09/05 — Google Updates Its Street View Cameras with AI and Machine Learning
Google just upgraded its street view camera for the first time in eight years, which will be used to capture images with higher resolution, sharper detail, and more vivid color. The company’s machine learning and AI capability can extract vendor information based on Street View’s HD pictures and mark them on Google map.
09/06 — Walmart Wants Build GPU Cloud for Machine Learning to Fend Amazon
Walmart is working with NVIDIA on a cloud platform using GPUs for data storage. The size is about 1/10 the size of Amazon’s GPU cloud. Amazon has been competing with Walmart in the retail business, the latter now refuses to continue using the Amazon Web Service.
09/06 — IBM Partners with MIT to Develop AI Research Lab Spending USD 240 Million
IBM announced spending of USD 240 million to establish the MIT-IBM Watson AI Lab. The lab will have 100 researchers and aims at conducting long-term machine learning research on applications in healthcare, cyber security and so forth.

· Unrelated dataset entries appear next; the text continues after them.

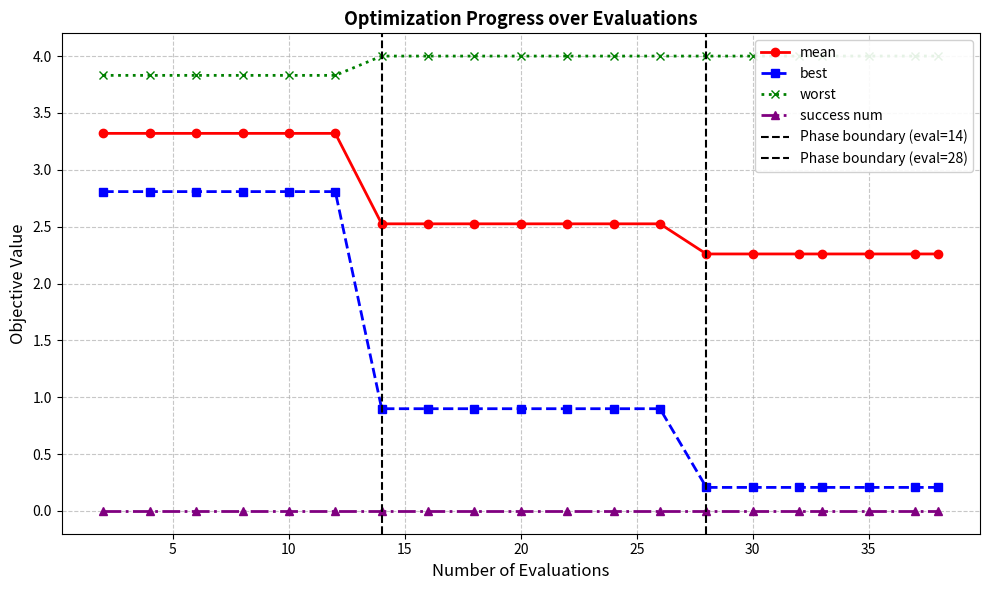

Is it true that best equals 0.6 at 20?

False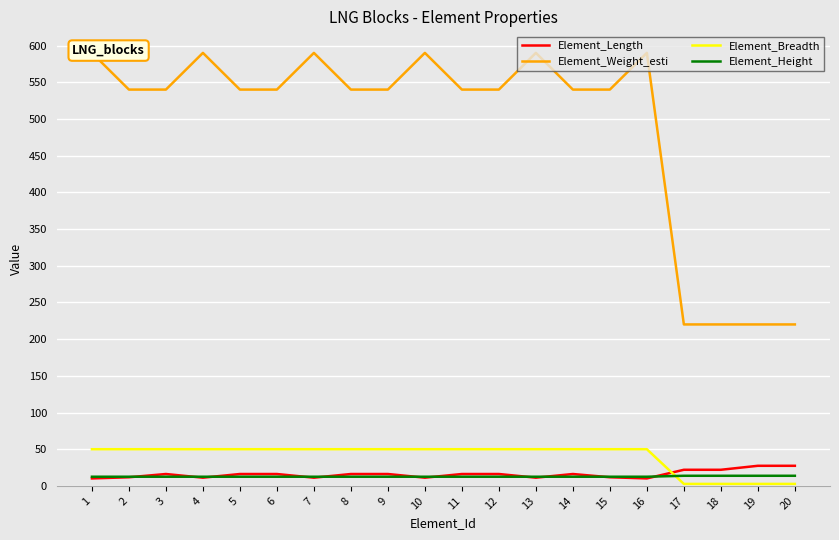

How many interior local peaks does the Element_Weight_esti series have?

5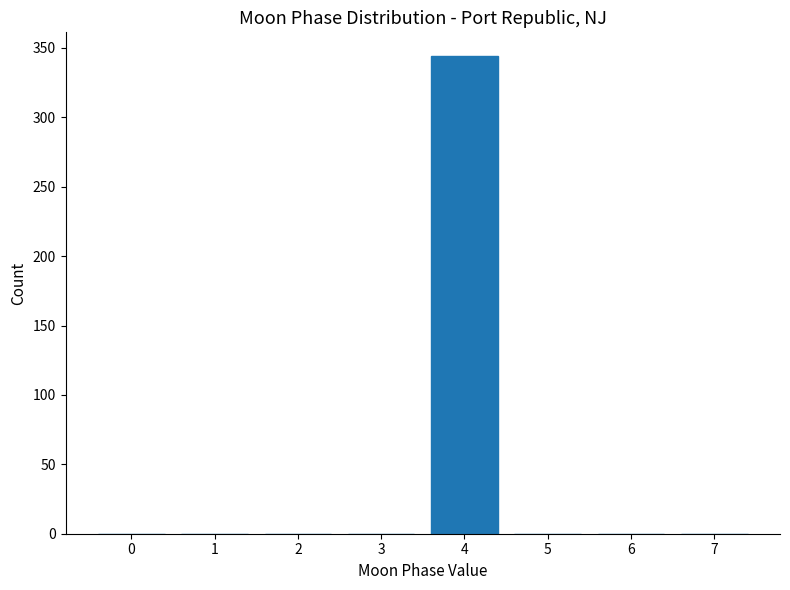

Reading left to right, extract all data points from this chart.

0=0	1=0	2=0	3=0	4=344	5=0	6=0	7=0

09/07- Facebook and Microsoft Works Together to Introduce Open Neural Network Exchange ONNX
Facebook and Microsoft introduced Open Neural Network Exchange (ONNX), a new format that enables developers to share deep learning models between PyTorch and Caffe2. Until now, different machine learning frameworks, such as Tensorflow, PyTorch and Caffe2, have different a process of building deep learning models. ONNX can remove barriers and help developers convert models built in PyTorch into Caffe2 models and vice versa.
09/12- IKEA Launched IKEA Place App Using iPhone’s ARKit
IKEA launched its official AR-based App IKEA Place, whereby users can find a catalog of 2,000 items and place any furniture into a real-life space through AR technology. They can also save the pictures and reserve items on a local IKEA site. To date, the app is around for only seven weeks. IKEA works in partnership with Metaio, an augmented reality startup acquired by Apple in 2015.
09/13 — Apple’s Neural Engine Chip Adds AI to iPhone
Apple’s latest iPhones come with the “Neural Engine” mobile chip designed to accelerate artificial neural networks for image and speech processing. Many of the new features such as FaceID, animated emoji, and augmented reality rely on machine learning algorithms. The chip allows machine learning to be done faster on mobile devices without replying on internet and cloud connections.
09/14 — Samsung Launches 300M USD Autonomous Driving Fund, Puts USD 90M into TTTech
Samsung announces a USD 300 million fund called Automotive Innovation Fund to invest in the autonomous vehicle market. The first investment from this fund is USD 90 million in TTTech, an Austrian company focused on providing safety software for connected cars.
09/14 — Washington Post’s Robot Reporter Published 850 Articles in 2016
Heliograf, The Washington Post’s own AI journalist has now been producing automated news for over a year. It was first deployed during the Rio Olympics generating 300 stories. It also produced 500 stories last year’s US election, bringing in a total of 500,000 click. The bot performed much better than humans in some areas, for example it reported far more accurately on financial news at a much lower cost.
09/15 — Facebook Expands AI Research Lab to Montreal Canada
Yann LeCun, Chief AI Scientist at Facebook, announced that the company will be opening an AI research lab in Montreal as part of the Facebook AI Research (FAIR) division. The lab will employ Canadian researchers and engineers, focusing on reinforcement learning and dialogue system research.Professor Joelle Pineau from McGill University will head the lab and build the team while retaining her academic position.
09/16 — British TV Executives Say Voice Search and AI are the Next in Media
British TV executives from Channel 4, IBM, Liberty Global, and Ericsson see voice and AI as their next big business drivers. Voice enabled assistants like Alexa is adopted by consumer worldwide and will likely change the way users interact with the news and affiliated media content. AI and machine learning are also being watched by the executives for it’s potential to extract data from videos and target ads effectively.